Markov decision processes are mathematical models used to determine the best courses of action when both current circumstances and future consequences are uncertain. They’ve had a huge range of applications — in natural-resource management, manufacturing, operations management, robot control, finance, epidemiology, scientific-experiment design, and tennis strategy, just to name a few.

But analyses involving Markov decision processes (MDPs) usually make some simplifying assumptions. In an MDP, a given decision doesn’t yield a predictable result. Instead, the MDP uses a probability distribution to describe a range of possible results. Characterizing that distribution requires collection of empirical data, which can be prohibitively time consuming, so analysts usually just make educated guesses. That means, however, that the MDP analysis doesn’t guarantee the best decision in all cases.

In the *Proceedings of the Conference on Neural Information Processing Systems*, published last month, researchers from MIT and Duke University took a step toward putting MDP analysis on more secure footing. They show that, by adopting a simple trick long known in statistics but little applied in machine learning, it’s possible to build accurate MDPs while collecting much less empirical data than had previously seemed necessary.

In their conference presentation, the researchers described a simple example in which the standard approach to characterizing probabilities would require the same decision to be performed almost 4 million times in order to yield a reliable MDP.
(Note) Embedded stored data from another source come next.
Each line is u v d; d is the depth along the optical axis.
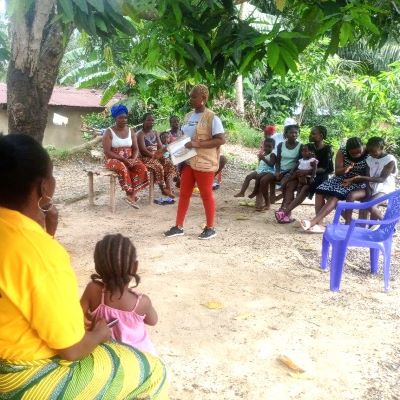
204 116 5.38
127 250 2.32
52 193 1.72
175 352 3.28
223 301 4.07
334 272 4.39
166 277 4.54
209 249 5.38
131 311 2.37
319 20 2.30
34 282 1.54
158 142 7.80
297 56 2.25
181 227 5.85
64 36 2.81
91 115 13.66
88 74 12.79
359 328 3.69
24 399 1.64
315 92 13.86
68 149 11.33
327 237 4.60
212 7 2.41
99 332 1.81
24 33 3.14
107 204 7.41
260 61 2.51
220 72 2.71
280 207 6.88
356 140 5.86
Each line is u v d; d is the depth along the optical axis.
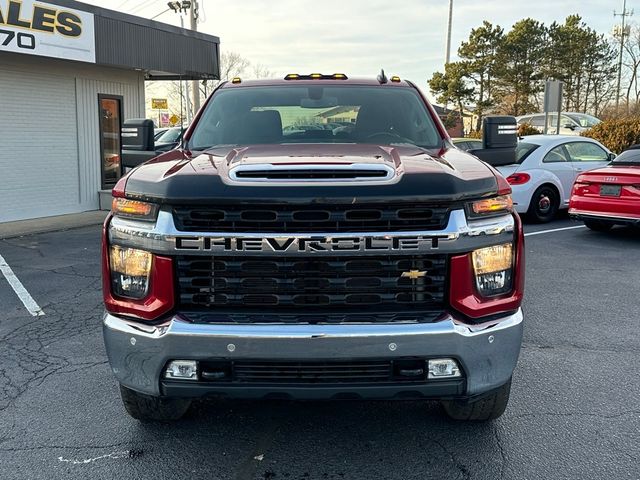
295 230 2.74
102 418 3.65
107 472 3.08
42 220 12.08
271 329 2.73
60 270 7.55
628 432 3.46
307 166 2.96
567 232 10.17
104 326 2.98
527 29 49.09
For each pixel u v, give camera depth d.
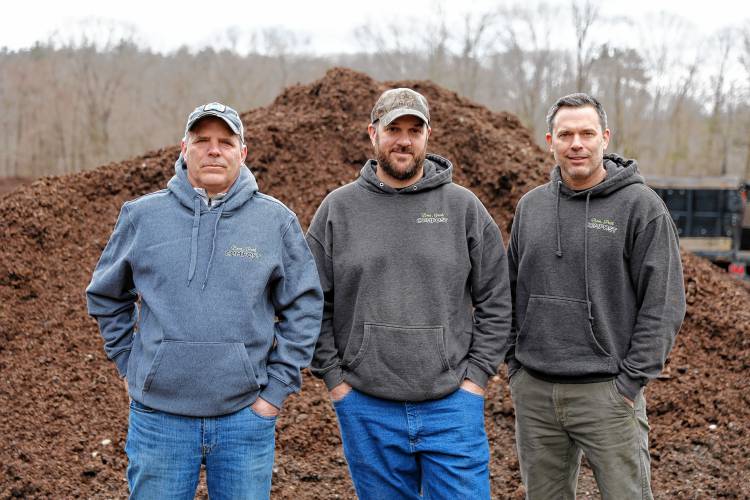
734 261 12.95
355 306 2.82
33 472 3.69
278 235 2.64
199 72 31.11
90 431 4.15
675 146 27.75
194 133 2.56
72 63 30.95
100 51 31.06
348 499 3.70
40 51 30.62
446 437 2.79
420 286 2.78
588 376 2.83
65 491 3.59
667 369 4.75
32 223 5.83
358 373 2.80
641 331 2.74
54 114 29.59
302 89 7.97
With the researchers’ approach, it would need to be run 167,000 times. That’s still a big number — except, perhaps, in the context of a server farm processing millions of web clicks per second, where MDP analysis could help allocate computational resources. In other contexts, the work at least represents a big step in the right direction.

“People are not going to start using something that is so sample-intensive right now,” says Jason Pazis, a postdoc at the MIT Laboratory for Information and Decision Systems and first author on the new paper. “We’ve shown one way to bring the sample complexity down. And hopefully, it’s orthogonal to many other ways, so we can combine them.”

**Unpredictable outcomes**

In their paper, the researchers also report running simulations of a robot exploring its environment, in which their approach yielded consistently better results than the existing approach, even with more reasonable sample sizes — nine and 105. Pazis emphasizes, however, that the paper’s theoretical results bear only on the number of samples required to build accurate MDPs; they don’t prove anything about the relative performance of different algorithms at low sample sizes.

Pazis is joined on the paper by Jonathan How, the Richard Cockburn Maclaurin Professor of Aeronautics and Astronautics at MIT, and by Ronald Parr, a professor of computer science at Duke.

Generally, MDP analysis doesn’t require the exact description of a probability distribution; it’s usually sufficient to calculate the mean, or average, value of the distribution. In the familiar bell curve of the so-called normal distribution, the mean defines the highest point of the bell.

The trick the researchers’ algorithm employs is called the median of means. If you have a bunch of random values, and you’re asked to estimate the mean of the probability distribution they’re drawn from, the natural way to do it is to average them. But if your sample happens to include some rare but extreme outliers, averaging can give a distorted picture of the true distribution. For instance, if you have a sample of the heights of 10 American men, nine of whom cluster around the true mean of 5 feet 10 inches, but one of whom is a 7-foot-2-inch NBA center, straight averaging will yield a mean that’s off by about an inch and a half.

With the median of means, you instead divide your sample into subgroups, take the mean (average) of each of those, and then take the median of the results. The median is the value that falls in the middle, if you arrange your values from lowest to highest.

**Value proposition**

The goal of MDP analysis is to determine a set of policies — or actions under particular circumstances — that maximize the value of some reward function. In a manufacturing setting, the reward function might measure operational costs against production volume; in robot control, it might measure progress toward the completion of a task.

But a given decision is evaluated according to a much more complex measure called a “value function,” which is a probabilistic estimate of the expected reward from not just that decision but every possible decision that could follow.

The researchers showed that, with straight averaging, the number of samples required to estimate the mean of a distribution is proportional to the square of the range of values that the value function can take on. Since that range can be quite large, so is the number of samples. But with the median of means, the number of samples is proportional to the range of a different value, called the Bellman operator, which is usually much narrower. The researchers also showed how to calculate the optimal size of the subsamples in the median-of-means estimate.

“The results in the paper, as with most results of this type, still reflect a large degree of pessimism because they deal with a worst-case analysis, where we give a proof of correctness for the hardest possible environment,” says Marc Bellemare, a research scientist at the Google-owned artificial-intelligence company Google DeepMind. “But that kind of analysis doesn't need to carry over to applications. I think Jason's approach, where we allow ourselves to be a little optimistic and say, ‘Let's hope the world out there isn't all terrible,’ is almost certainly the right way to think about this problem. I’m expecting this kind of approach to be highly useful in practice.”

The work was supported by the Boeing Company, the U.S. Office of Naval Research, and the National Science Foundation.